*Extracted records*.
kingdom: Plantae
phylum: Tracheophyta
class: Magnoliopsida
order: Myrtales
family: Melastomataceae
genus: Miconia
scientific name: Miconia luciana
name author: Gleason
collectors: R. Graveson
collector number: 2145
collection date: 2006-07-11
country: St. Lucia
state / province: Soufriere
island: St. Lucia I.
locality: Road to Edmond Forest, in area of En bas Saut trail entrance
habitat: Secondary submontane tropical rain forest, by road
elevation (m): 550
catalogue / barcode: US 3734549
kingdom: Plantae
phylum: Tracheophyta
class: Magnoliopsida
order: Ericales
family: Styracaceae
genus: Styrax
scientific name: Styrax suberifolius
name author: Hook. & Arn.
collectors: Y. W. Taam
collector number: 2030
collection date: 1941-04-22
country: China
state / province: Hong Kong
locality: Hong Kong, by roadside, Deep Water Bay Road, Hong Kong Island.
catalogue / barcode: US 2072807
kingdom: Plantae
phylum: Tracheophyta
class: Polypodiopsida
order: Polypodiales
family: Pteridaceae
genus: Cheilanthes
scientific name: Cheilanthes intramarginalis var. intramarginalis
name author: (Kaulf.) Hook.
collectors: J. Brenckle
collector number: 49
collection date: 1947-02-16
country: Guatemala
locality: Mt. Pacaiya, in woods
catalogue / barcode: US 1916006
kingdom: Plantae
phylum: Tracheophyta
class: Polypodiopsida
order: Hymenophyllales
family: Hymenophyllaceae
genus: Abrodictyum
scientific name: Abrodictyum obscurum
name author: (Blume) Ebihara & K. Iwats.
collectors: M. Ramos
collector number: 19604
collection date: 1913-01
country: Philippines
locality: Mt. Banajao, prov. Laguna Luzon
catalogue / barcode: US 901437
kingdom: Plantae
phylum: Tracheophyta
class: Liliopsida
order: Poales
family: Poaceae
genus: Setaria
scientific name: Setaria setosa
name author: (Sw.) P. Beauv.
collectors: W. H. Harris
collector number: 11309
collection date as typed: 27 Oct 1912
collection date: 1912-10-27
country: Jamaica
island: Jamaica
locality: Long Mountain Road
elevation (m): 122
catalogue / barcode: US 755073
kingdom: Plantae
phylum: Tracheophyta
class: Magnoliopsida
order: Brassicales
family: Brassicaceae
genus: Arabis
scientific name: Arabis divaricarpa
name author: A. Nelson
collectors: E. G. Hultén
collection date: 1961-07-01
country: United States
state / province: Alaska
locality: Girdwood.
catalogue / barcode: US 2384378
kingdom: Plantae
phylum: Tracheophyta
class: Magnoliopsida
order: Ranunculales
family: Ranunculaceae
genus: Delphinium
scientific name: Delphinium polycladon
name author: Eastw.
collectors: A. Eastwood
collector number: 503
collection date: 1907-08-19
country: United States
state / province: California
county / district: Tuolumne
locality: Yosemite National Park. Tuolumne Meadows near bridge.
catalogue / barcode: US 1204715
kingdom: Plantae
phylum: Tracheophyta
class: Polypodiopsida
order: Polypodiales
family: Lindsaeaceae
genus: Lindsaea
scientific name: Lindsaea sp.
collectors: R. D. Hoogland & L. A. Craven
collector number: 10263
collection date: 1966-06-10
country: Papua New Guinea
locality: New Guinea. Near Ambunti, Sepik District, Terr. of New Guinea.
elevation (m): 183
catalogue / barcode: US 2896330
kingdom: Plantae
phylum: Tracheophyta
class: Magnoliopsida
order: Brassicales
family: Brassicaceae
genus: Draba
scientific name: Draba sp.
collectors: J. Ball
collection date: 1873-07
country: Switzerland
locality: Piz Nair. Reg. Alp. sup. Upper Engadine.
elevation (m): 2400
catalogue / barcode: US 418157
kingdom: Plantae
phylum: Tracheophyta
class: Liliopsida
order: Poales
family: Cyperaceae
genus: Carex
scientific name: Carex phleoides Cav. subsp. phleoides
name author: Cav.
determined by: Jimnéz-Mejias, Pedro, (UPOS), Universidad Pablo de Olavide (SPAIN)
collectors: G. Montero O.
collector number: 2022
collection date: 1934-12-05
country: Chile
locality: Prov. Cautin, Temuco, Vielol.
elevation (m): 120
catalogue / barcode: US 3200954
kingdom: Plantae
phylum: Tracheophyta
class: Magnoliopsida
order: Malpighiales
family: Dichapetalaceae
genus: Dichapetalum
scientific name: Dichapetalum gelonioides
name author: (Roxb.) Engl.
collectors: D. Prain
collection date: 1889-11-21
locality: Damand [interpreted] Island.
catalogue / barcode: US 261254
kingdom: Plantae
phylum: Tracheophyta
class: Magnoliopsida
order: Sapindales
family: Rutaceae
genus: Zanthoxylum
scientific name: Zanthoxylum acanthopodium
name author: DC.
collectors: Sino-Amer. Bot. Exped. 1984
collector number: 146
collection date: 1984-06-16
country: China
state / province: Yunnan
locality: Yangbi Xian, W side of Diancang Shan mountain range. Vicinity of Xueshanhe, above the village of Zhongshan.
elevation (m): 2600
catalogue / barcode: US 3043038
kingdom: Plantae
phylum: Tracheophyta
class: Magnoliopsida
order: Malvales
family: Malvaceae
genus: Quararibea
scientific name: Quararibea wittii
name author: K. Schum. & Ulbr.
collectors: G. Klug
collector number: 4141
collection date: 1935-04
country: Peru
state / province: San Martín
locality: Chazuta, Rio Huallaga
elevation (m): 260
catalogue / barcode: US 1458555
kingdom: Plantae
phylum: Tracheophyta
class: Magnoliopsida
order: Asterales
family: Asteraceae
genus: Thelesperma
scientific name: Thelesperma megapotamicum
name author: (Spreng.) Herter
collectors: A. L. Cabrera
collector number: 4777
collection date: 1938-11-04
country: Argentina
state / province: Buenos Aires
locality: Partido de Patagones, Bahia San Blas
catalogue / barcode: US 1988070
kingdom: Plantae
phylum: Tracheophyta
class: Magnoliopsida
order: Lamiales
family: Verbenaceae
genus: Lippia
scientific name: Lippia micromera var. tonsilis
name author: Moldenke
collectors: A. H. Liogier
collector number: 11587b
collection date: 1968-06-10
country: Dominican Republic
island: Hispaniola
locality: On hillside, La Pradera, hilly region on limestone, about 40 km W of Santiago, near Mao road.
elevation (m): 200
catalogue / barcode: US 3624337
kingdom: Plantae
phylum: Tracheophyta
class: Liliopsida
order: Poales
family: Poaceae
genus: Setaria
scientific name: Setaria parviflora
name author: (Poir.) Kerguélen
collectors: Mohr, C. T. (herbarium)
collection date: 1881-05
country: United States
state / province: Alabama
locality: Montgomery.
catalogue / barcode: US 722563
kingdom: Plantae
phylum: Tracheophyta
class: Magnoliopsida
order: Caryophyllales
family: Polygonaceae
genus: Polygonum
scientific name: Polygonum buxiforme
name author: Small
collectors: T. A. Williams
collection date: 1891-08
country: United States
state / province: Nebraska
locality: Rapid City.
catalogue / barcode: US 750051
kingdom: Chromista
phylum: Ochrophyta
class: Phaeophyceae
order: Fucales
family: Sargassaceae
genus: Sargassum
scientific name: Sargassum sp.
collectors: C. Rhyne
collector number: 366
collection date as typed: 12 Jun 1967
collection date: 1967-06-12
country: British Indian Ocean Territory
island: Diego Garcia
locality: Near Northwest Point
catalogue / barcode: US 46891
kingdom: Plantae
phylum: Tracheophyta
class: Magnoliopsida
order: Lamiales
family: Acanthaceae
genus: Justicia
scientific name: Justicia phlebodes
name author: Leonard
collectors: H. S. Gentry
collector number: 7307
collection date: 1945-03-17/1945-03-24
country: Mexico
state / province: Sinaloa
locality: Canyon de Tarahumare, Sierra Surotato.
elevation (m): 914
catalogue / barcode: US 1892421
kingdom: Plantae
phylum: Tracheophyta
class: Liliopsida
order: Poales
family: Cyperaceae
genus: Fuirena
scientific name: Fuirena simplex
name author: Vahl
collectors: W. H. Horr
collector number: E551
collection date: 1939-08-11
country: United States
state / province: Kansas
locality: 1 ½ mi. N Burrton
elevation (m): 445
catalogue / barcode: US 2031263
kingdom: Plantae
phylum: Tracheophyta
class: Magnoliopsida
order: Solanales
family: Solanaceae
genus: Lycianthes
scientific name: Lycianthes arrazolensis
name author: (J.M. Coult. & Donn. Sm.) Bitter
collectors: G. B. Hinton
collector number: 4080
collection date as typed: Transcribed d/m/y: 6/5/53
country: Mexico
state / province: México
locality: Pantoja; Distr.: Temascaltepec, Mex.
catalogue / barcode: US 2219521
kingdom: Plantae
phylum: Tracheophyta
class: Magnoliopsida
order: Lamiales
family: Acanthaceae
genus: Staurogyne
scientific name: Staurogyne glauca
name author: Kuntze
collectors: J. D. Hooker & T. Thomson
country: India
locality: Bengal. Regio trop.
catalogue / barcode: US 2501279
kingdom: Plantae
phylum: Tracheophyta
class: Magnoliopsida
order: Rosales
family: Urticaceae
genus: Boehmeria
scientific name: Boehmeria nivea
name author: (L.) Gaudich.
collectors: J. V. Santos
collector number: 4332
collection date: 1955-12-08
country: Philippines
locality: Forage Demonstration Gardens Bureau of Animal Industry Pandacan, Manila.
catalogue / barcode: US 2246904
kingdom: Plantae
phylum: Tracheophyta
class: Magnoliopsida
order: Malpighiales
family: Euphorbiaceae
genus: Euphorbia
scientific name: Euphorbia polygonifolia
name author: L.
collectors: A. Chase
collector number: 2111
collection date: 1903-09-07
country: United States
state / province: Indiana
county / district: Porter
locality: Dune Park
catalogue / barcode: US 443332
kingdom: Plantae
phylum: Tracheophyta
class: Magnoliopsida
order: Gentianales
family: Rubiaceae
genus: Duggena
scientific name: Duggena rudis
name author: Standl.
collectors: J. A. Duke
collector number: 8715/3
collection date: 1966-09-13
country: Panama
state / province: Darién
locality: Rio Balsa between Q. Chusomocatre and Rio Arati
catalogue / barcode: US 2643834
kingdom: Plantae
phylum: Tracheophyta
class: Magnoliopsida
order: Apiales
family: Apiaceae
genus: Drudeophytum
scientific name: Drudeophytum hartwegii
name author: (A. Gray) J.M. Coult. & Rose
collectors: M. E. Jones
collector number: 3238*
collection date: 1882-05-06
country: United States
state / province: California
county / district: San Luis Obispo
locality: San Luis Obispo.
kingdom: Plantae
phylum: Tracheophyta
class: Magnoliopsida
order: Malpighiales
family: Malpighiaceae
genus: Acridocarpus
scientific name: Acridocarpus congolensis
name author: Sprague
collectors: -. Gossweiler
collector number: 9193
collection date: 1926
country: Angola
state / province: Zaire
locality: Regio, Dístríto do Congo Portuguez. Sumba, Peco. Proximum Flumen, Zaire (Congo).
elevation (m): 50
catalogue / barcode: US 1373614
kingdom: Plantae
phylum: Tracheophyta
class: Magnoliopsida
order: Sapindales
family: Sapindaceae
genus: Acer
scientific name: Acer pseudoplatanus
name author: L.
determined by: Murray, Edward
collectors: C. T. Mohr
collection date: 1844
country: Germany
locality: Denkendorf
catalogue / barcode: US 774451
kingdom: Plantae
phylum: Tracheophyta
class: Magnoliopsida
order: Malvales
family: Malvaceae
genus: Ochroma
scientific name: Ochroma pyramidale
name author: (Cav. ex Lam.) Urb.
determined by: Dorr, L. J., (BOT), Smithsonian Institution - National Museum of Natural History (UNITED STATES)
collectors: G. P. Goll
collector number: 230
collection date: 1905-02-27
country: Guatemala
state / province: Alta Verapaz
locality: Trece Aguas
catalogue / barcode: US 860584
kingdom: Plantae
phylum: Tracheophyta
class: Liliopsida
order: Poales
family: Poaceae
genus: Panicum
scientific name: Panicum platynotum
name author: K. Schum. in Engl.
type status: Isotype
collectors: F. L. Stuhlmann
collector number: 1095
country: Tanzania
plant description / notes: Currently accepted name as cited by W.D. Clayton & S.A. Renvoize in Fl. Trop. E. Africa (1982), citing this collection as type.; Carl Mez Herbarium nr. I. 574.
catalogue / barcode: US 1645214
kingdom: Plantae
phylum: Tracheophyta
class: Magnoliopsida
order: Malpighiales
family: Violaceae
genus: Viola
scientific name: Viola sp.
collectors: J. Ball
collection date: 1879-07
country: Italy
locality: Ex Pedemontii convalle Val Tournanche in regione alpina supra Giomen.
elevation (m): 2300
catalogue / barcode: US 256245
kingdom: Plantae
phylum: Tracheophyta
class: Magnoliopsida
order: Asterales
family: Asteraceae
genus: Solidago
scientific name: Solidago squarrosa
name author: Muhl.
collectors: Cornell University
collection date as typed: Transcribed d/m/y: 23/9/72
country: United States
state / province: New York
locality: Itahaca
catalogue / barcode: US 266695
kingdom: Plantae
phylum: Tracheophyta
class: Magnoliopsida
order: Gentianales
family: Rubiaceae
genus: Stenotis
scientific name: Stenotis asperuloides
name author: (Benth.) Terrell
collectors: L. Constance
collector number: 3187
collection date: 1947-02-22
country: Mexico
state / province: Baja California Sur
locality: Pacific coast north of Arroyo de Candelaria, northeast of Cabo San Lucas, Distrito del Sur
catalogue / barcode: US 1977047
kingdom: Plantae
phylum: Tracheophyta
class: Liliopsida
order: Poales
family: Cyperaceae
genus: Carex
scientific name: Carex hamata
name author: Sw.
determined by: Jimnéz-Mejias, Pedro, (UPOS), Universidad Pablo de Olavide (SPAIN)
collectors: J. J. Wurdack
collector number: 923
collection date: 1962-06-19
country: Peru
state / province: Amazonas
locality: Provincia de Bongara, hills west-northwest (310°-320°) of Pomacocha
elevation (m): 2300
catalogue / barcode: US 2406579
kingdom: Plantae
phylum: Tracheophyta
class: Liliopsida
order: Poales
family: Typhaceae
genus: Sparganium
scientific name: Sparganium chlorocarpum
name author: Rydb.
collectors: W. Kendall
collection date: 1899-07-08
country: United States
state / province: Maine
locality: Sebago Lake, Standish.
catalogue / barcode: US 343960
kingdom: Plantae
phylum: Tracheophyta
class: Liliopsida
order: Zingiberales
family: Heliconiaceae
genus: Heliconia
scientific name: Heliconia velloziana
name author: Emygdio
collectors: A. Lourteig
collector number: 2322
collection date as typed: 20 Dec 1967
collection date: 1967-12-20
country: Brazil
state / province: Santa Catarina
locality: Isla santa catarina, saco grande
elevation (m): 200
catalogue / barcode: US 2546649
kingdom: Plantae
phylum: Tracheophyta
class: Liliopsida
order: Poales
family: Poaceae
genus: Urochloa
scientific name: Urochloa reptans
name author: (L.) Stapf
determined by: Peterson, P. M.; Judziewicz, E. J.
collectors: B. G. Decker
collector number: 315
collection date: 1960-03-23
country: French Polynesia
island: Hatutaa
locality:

*The request*.
Format the lines of the records from the one containing "name author: Gleason" through the one containing "name author: (Kaulf.) Hook.", both included, as a JSON list of strings with one string per line and no blank lines.

*Written answer*.
[
  "name author: Gleason",
  "collectors: R. Graveson",
  "collector number: 2145",
  "collection date: 2006-07-11",
  "country: St. Lucia",
  "state / province: Soufriere",
  "island: St. Lucia I.",
  "locality: Road to Edmond Forest, in area of En bas Saut trail entrance",
  "habitat: Secondary submontane tropical rain forest, by road",
  "elevation (m): 550",
  "catalogue / barcode: US 3734549",
  "kingdom: Plantae",
  "phylum: Tracheophyta",
  "class: Magnoliopsida",
  "order: Ericales",
  "family: Styracaceae",
  "genus: Styrax",
  "scientific name: Styrax suberifolius",
  "name author: Hook. & Arn.",
  "collectors: Y. W. Taam",
  "collector number: 2030",
  "collection date: 1941-04-22",
  "country: China",
  "state / province: Hong Kong",
  "locality: Hong Kong, by roadside, Deep Water Bay Road, Hong Kong Island.",
  "catalogue / barcode: US 2072807",
  "kingdom: Plantae",
  "phylum: Tracheophyta",
  "class: Polypodiopsida",
  "order: Polypodiales",
  "family: Pteridaceae",
  "genus: Cheilanthes",
  "scientific name: Cheilanthes intramarginalis var. intramarginalis",
  "name author: (Kaulf.) Hook."
]